DATASET CONTENT

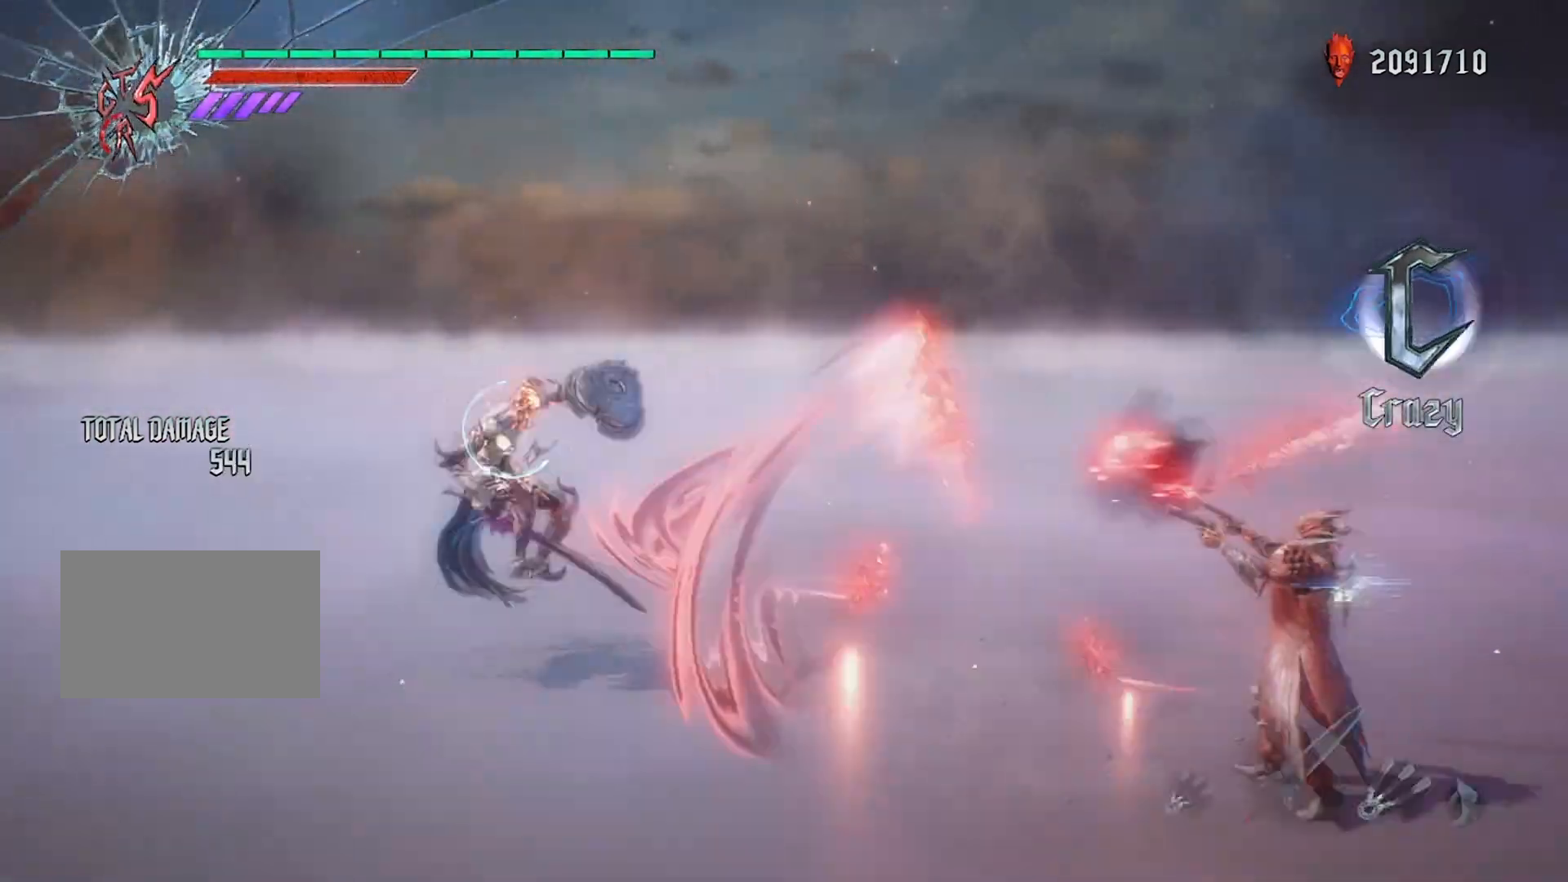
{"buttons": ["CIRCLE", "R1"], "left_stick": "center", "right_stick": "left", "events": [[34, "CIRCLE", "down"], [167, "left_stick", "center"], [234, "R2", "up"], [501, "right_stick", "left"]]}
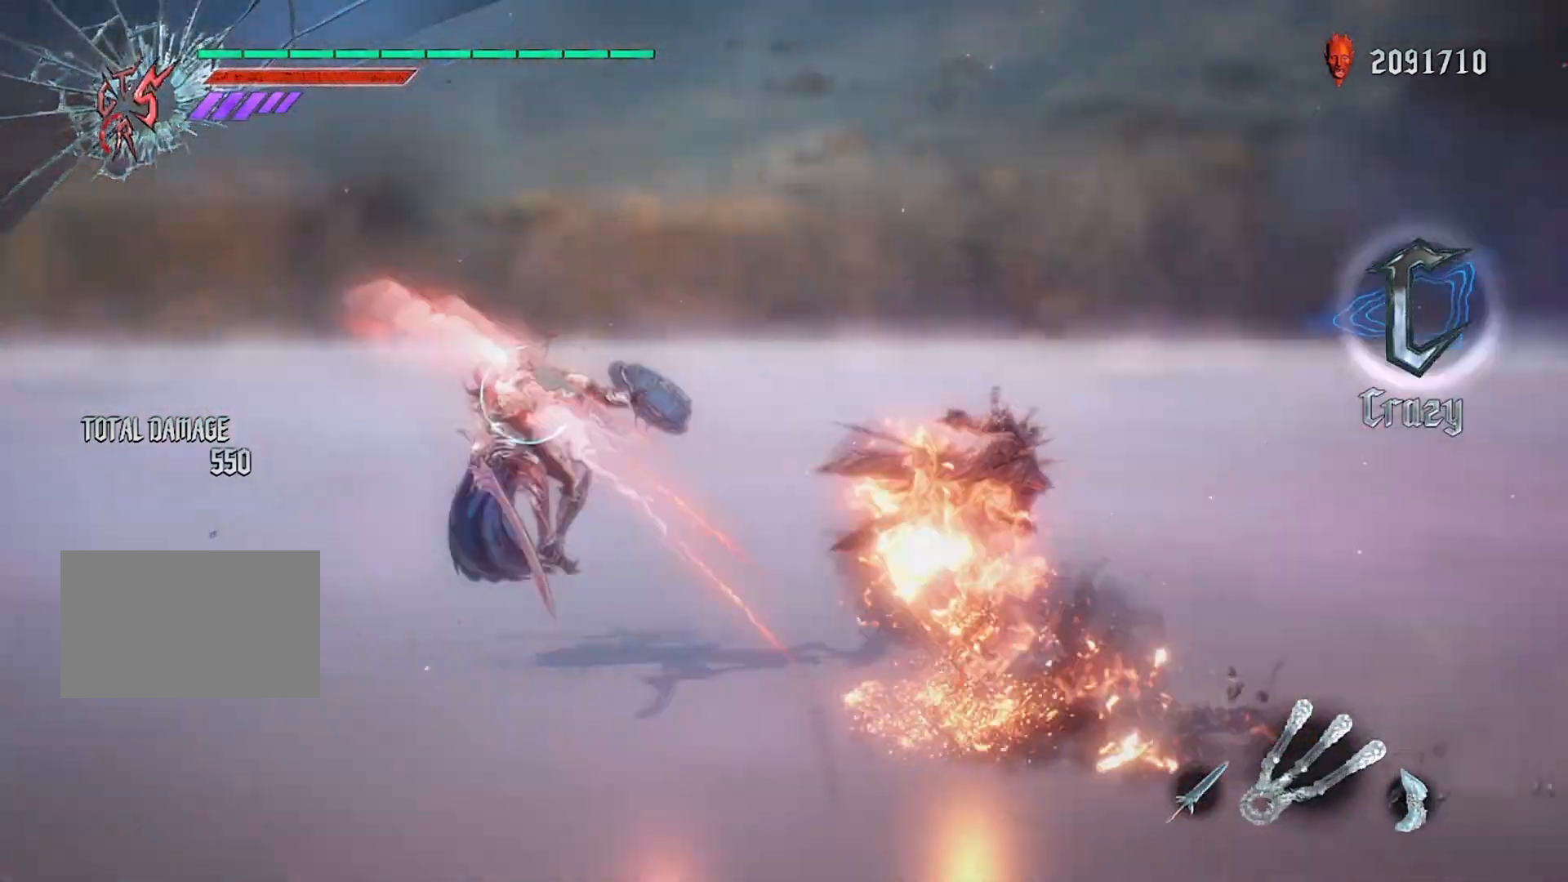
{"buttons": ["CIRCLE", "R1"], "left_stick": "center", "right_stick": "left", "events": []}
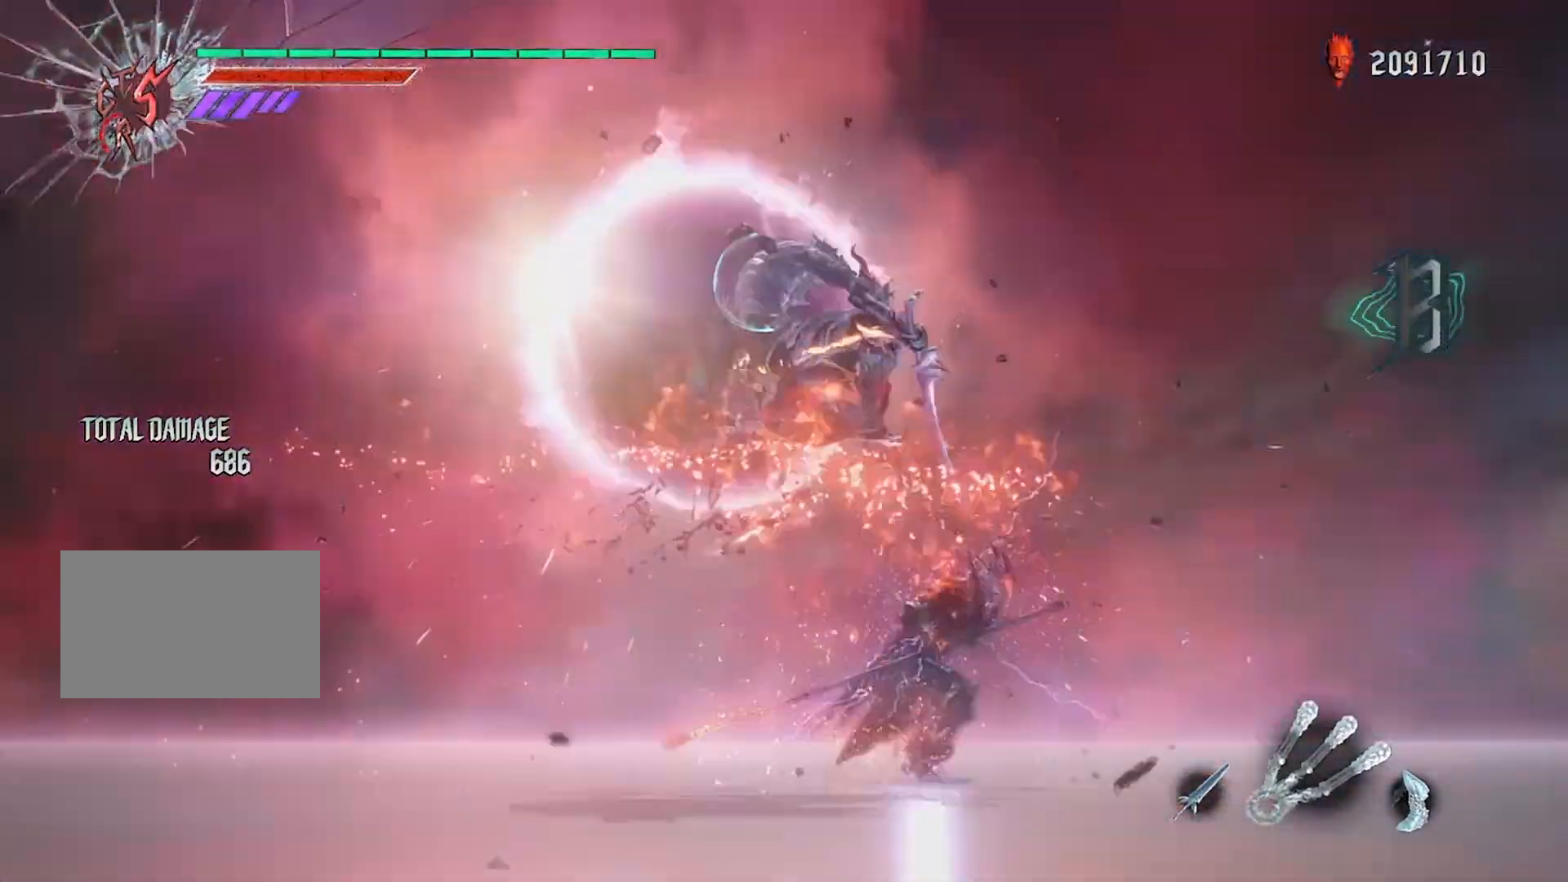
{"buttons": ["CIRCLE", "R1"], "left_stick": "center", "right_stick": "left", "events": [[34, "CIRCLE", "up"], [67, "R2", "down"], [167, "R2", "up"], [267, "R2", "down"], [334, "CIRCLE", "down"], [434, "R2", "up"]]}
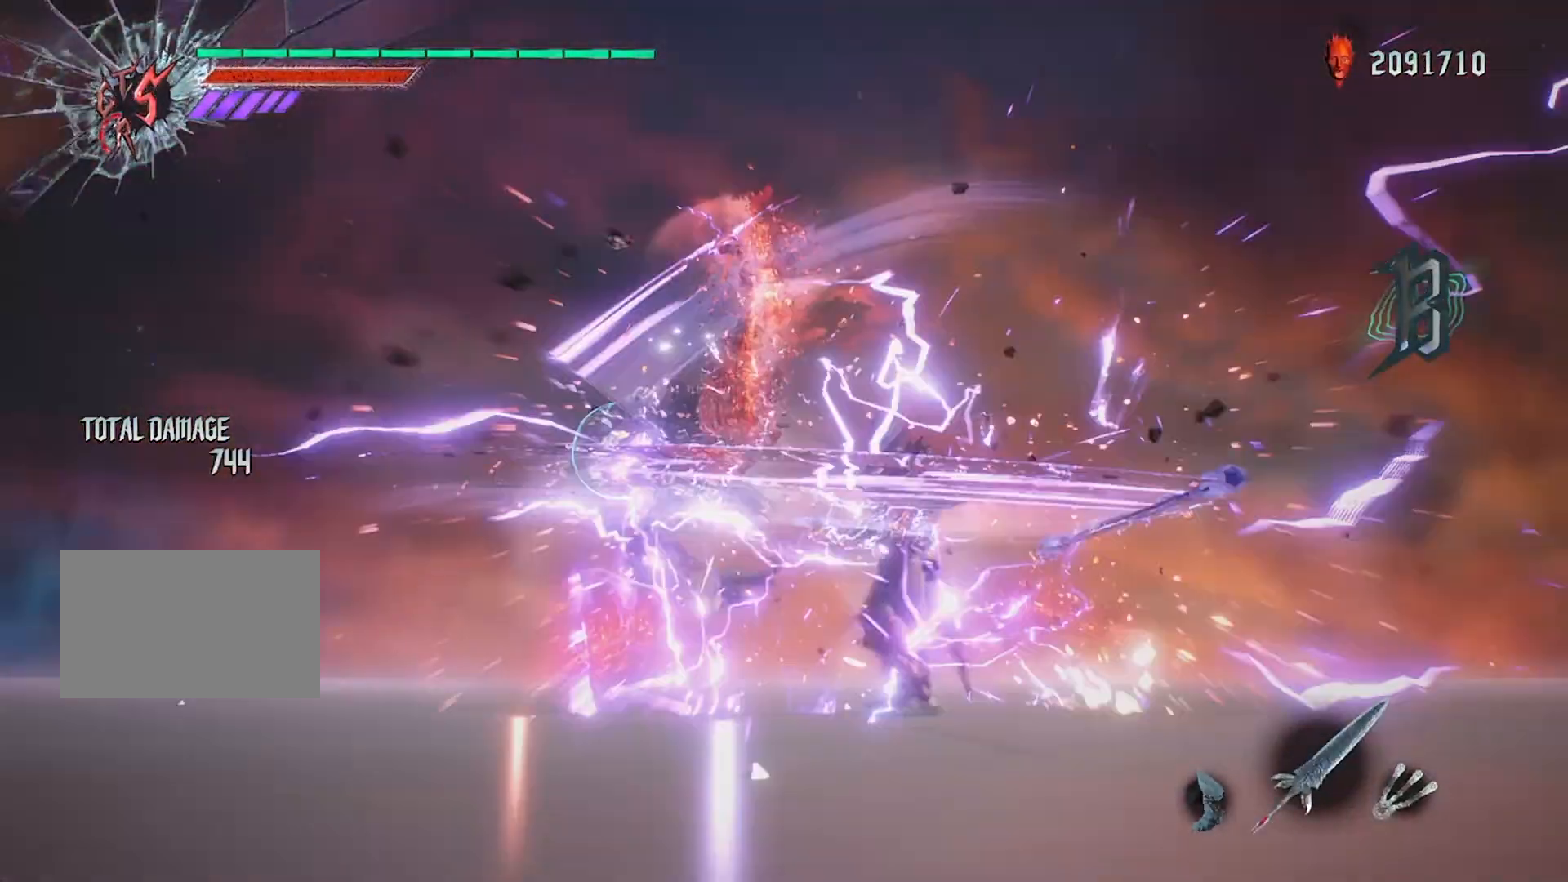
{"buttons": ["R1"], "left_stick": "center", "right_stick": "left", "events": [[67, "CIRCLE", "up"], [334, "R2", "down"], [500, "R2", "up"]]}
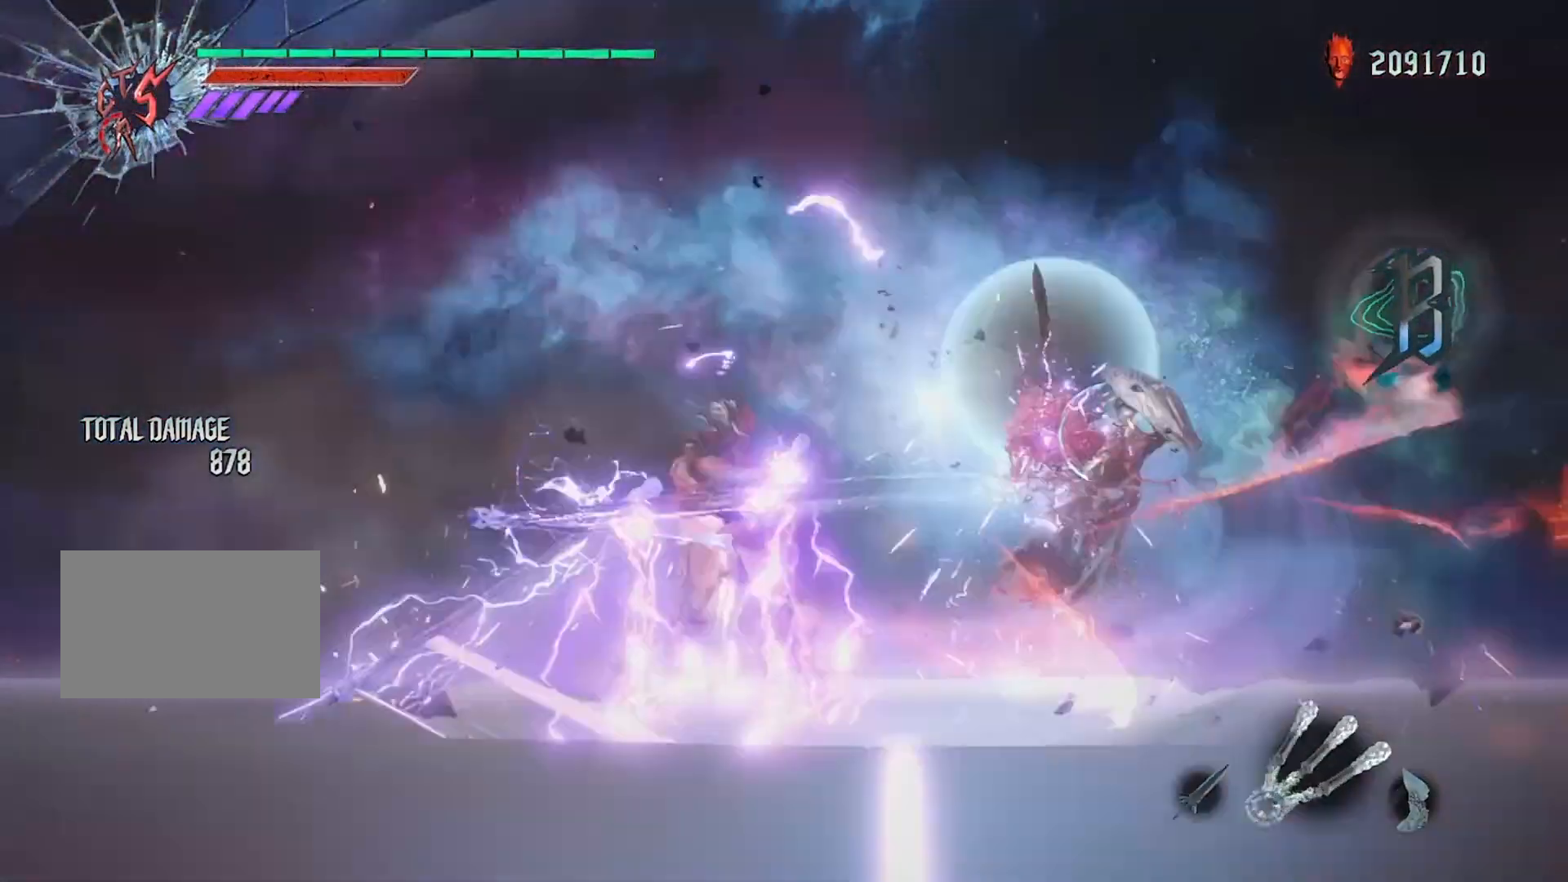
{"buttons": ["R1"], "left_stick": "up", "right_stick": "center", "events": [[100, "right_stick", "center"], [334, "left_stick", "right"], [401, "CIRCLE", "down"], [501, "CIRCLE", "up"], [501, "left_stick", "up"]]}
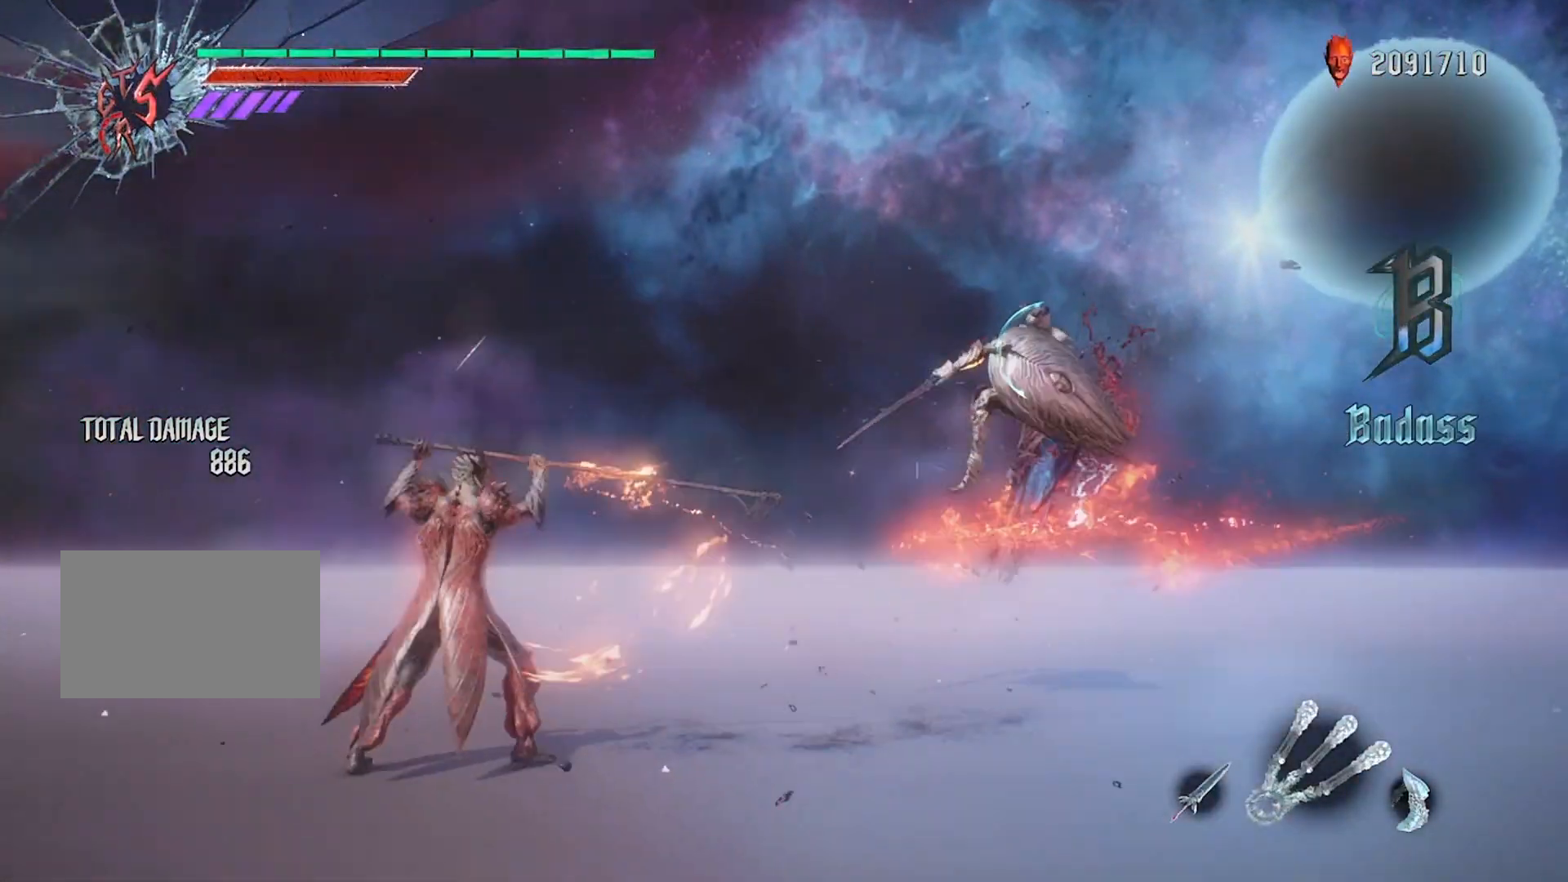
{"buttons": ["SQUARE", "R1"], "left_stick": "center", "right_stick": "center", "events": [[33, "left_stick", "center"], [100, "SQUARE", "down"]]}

WHAT TO WORK ON
Print the data above exactly; drop every picture.

FINAL ANSWER
{"buttons": ["CIRCLE", "R1"], "left_stick": "center", "right_stick": "left", "events": [[34, "CIRCLE", "down"], [167, "left_stick", "center"], [234, "R2", "up"], [501, "right_stick", "left"]]}
{"buttons": ["CIRCLE", "R1"], "left_stick": "center", "right_stick": "left", "events": []}
{"buttons": ["CIRCLE", "R1"], "left_stick": "center", "right_stick": "left", "events": [[34, "CIRCLE", "up"], [67, "R2", "down"], [167, "R2", "up"], [267, "R2", "down"], [334, "CIRCLE", "down"], [434, "R2", "up"]]}
{"buttons": ["R1"], "left_stick": "center", "right_stick": "left", "events": [[67, "CIRCLE", "up"], [334, "R2", "down"], [500, "R2", "up"]]}
{"buttons": ["R1"], "left_stick": "up", "right_stick": "center", "events": [[100, "right_stick", "center"], [334, "left_stick", "right"], [401, "CIRCLE", "down"], [501, "CIRCLE", "up"], [501, "left_stick", "up"]]}
{"buttons": ["SQUARE", "R1"], "left_stick": "center", "right_stick": "center", "events": [[33, "left_stick", "center"], [100, "SQUARE", "down"]]}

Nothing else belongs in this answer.